Minister for Co-operatives and Rural Development
- In office 2010 – 9 February 2011
- President: Salva Kiir Mayardit
- Preceded by: Ann Itto Leonardo

Personal details
- Born: August 8, 1948 Central Equatoria
- Died: February 9, 2011 (aged 62) Juba, Southern Sudan
- Party: National Congress Party, then Sudan People's Liberation Movement
- Alma mater: Makerere University

= Jimmy Lemi Milla =

South Sudanese politician (1948–2011)

Jimmy Lemi Milla (August 8, 1948 – February 9, 2011) was a Sudanese politician, and cabinet member in Southern Sudan. He was a Pojulu.

==Career==
Milla studied at Makerere University in Uganda, obtaining a Bachelor of Arts degree in 1973. He subsequently studied in Addis Ababa, Ethiopia, for a Diploma in Aviation, which he obtained in 1976. In 1980, he obtained a Certificate in Mass Communication from the Khartoum School of Mass Communication.

He began his political career in his home state of Central Equatoria, serving at different times as Minister for Education and deputy Governor of the state government, as well as chairman of the State Human Rights Commission. He has also been Assistant Commissioner for Culture and Information in Eastern Equatoria, and Director of Information and Press Secretary to the President of the High Executive Council of Southern Sudan.

In his career in national government in Sudan, he served as chairman of the States Commission in the National Assembly in Khartoum, and Deputy Secretary General of Government.

He was initially a member of the National Congress Party, Sudan's ruling conservative party, but joined the Sudan People's Liberation Movement, the dominant party in Southern Sudan, following the latter's Comprehensive Peace Agreement with the Sudanese government in 2005.

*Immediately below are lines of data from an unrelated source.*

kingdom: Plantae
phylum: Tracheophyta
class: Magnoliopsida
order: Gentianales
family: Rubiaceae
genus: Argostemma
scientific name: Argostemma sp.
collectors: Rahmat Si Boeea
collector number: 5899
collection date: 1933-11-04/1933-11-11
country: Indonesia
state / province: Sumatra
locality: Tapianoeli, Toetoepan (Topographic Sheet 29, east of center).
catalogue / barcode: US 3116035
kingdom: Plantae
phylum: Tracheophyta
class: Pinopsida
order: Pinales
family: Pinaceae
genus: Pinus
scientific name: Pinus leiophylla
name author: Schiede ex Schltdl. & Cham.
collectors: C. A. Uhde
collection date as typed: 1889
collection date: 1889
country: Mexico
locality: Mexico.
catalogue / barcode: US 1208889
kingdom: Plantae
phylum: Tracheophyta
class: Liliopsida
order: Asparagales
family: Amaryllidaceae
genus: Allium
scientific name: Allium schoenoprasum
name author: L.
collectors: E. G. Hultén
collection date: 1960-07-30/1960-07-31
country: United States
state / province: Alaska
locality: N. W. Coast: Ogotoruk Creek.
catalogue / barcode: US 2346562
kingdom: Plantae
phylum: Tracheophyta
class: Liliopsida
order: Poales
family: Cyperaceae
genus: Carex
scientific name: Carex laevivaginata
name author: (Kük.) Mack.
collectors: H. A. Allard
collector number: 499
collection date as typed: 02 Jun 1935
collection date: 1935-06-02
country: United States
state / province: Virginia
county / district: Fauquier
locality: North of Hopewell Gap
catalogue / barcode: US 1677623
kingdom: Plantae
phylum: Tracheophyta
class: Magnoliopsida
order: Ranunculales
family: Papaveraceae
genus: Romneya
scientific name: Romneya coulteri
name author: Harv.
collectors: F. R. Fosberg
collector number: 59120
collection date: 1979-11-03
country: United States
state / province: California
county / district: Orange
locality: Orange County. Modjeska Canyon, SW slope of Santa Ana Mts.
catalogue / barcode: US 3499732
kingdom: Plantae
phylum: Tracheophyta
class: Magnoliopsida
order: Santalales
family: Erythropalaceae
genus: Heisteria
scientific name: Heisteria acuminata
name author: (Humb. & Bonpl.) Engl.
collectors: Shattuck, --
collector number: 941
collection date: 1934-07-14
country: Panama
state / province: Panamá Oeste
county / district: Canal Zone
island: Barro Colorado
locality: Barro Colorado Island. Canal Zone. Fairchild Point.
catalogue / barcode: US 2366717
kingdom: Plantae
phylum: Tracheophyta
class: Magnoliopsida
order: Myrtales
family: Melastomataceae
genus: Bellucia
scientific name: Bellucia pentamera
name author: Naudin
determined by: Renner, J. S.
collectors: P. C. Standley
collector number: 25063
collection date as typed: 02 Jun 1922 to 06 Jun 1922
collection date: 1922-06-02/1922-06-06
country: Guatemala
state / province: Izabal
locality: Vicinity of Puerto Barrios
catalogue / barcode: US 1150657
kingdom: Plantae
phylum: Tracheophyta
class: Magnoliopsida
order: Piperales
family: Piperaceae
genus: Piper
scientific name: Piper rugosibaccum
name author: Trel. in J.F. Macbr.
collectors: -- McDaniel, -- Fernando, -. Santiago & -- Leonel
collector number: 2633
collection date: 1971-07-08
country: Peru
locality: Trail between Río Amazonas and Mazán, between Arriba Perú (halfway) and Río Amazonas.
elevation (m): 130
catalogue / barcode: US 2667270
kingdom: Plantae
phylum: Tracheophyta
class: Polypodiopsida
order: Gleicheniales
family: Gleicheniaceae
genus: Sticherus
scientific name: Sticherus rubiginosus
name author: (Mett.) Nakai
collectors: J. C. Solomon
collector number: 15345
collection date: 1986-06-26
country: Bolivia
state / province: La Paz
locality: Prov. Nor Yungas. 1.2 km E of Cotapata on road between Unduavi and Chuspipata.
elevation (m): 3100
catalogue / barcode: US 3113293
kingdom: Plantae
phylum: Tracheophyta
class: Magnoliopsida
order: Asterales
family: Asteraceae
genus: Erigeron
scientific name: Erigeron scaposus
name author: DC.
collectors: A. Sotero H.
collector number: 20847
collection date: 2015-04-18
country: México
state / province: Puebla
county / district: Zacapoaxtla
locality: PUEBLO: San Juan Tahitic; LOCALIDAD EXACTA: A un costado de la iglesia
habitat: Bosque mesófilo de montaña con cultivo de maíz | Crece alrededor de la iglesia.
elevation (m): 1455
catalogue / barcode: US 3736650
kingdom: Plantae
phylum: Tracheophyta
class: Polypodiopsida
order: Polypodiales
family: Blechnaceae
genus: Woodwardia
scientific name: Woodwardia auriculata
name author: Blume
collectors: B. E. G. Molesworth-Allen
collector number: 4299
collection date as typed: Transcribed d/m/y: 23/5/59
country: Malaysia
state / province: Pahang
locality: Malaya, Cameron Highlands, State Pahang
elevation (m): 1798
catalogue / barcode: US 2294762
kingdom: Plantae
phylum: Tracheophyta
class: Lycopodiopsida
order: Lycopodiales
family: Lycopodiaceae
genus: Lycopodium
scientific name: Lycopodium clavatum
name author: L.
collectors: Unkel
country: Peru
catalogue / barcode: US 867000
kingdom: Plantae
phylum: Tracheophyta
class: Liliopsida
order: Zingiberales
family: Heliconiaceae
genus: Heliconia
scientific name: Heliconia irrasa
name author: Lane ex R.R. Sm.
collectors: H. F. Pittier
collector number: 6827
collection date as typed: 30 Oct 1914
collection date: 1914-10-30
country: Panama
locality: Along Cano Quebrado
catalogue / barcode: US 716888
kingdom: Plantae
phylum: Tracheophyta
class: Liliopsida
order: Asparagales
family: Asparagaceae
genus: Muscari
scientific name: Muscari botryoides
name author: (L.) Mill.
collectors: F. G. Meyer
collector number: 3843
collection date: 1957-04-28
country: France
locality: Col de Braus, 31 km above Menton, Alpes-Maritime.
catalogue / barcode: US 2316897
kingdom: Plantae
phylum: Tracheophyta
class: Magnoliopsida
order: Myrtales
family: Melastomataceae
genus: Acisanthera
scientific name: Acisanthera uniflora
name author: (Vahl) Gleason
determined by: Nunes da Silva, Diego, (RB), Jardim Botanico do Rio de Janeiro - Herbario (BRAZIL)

In 2010, he was appointed Minister for Co-operatives and Rural Development in the government of autonomous Southern Sudan, replacing Ann Itto Leonardo, who had been promoted Minister for Agriculture. He also represented the constituency of Lainy in the Legislative Assembly of Southern Sudan. Milla was still holding that position in government when, on 7 February 2011, the result of the Southern Sudanese independence referendum was announced, indicating that Southern Sudan would become an independent State.

==Murder==
Two days after announcing the Southern Sudanese independence referendum, Milla and his bodyguard were shot dead inside his ministry building, reportedly by Milla's driver. The reason for the murder was said to be "personal rather than political".